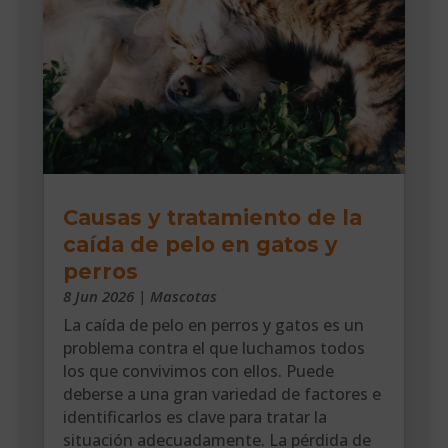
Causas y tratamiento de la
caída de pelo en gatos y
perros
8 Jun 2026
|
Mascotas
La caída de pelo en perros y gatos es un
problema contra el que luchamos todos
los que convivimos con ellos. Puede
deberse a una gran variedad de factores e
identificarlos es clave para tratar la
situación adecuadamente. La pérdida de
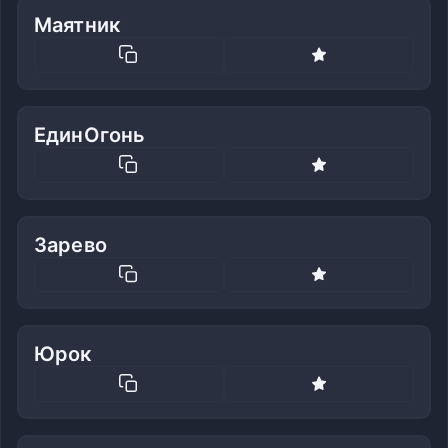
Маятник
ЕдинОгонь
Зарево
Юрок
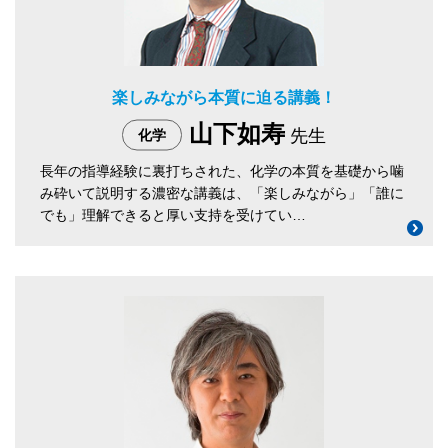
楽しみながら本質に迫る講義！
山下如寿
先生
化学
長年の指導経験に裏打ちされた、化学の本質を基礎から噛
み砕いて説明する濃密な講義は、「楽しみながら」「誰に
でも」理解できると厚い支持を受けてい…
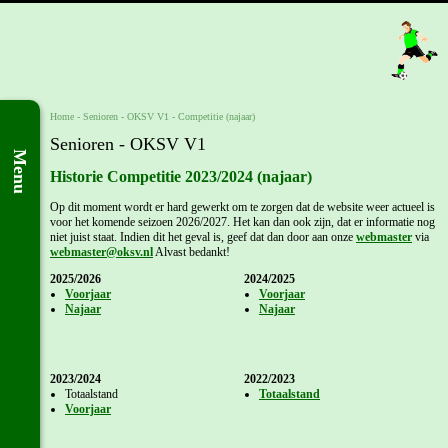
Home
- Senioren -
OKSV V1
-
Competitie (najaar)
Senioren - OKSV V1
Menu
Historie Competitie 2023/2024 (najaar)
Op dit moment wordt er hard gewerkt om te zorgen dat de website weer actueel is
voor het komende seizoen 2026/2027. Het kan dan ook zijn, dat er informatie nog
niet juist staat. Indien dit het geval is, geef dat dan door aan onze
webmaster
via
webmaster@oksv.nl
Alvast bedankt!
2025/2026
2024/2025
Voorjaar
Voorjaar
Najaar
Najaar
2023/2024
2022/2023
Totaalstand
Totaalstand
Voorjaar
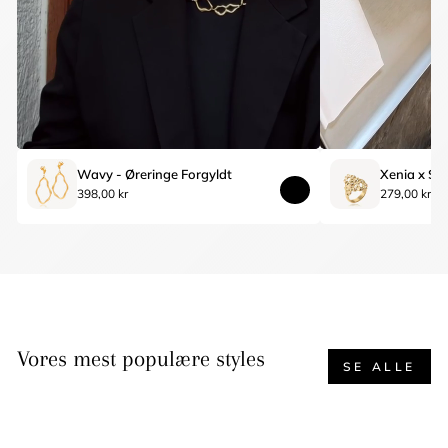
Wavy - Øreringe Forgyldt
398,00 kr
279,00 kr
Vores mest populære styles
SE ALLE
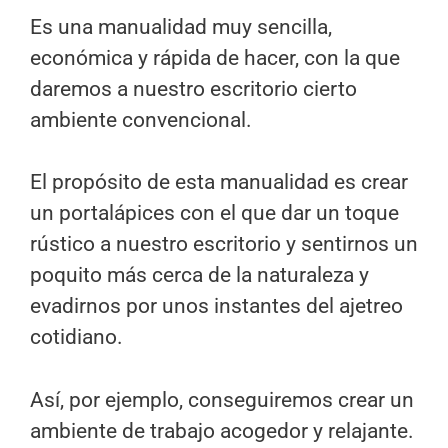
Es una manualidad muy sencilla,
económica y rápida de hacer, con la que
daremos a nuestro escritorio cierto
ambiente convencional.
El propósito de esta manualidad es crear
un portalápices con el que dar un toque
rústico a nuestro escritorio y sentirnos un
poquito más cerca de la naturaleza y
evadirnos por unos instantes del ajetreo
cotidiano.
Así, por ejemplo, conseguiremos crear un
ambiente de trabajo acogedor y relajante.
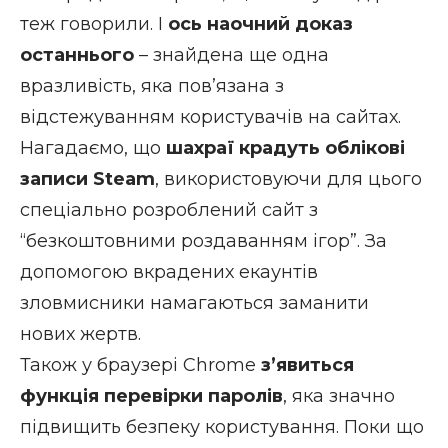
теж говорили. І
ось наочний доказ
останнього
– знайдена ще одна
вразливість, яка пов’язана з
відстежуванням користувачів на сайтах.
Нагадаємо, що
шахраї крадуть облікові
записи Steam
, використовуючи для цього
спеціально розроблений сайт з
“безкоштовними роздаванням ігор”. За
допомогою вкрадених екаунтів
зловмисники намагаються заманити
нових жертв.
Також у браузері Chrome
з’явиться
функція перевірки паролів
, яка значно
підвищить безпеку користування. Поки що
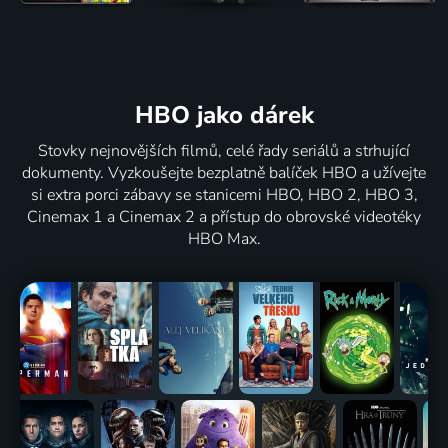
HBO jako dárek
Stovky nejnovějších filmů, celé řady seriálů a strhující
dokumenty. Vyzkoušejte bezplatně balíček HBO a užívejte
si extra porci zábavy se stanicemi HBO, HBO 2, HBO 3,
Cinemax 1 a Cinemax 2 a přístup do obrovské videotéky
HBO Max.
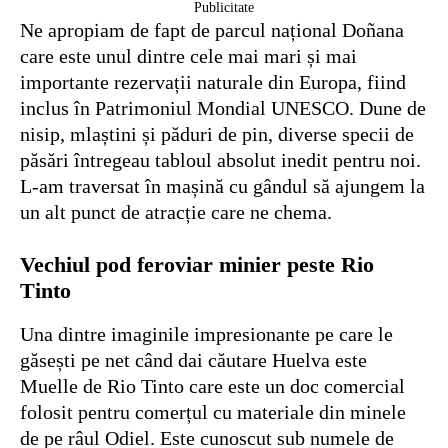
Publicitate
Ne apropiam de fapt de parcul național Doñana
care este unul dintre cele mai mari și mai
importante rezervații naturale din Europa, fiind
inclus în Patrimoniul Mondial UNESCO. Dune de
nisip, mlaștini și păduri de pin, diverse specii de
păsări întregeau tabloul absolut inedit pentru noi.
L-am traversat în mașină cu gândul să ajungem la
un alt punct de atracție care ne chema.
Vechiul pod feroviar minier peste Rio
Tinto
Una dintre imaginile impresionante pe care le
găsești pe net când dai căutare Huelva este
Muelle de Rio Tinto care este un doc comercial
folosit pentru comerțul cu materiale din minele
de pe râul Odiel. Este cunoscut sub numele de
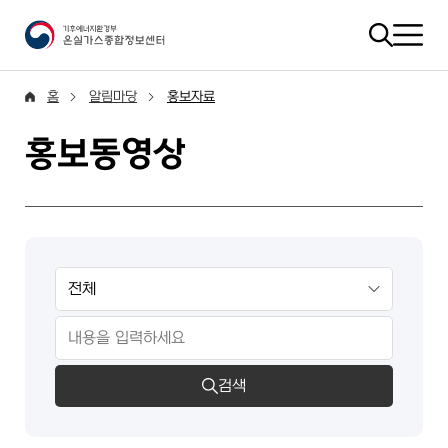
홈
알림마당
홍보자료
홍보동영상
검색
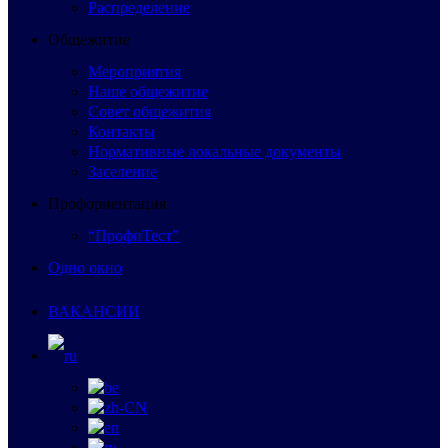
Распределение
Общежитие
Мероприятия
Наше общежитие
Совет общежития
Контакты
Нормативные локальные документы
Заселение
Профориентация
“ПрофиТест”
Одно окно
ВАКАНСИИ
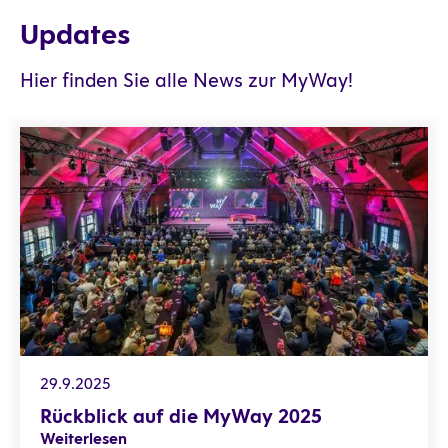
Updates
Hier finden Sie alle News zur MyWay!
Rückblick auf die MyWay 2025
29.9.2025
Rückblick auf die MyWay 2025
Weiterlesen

┄┄┄┄┄┄

Exactly as written, give again every line from the one containing "Наше общежитие" through the last line of the material, both included, with the pictures left out.

→ Solution to the problem
Наше общежитие
Совет общежития
Контакты
Нормативные локальные документы
Заселение
Профориентация
“ПрофиТест”
Одно окно
ВАКАНСИИ
Updates
Hier finden Sie alle News zur MyWay!
Rückblick auf die MyWay 2025
29.9.2025
Rückblick auf die MyWay 2025
Weiterlesen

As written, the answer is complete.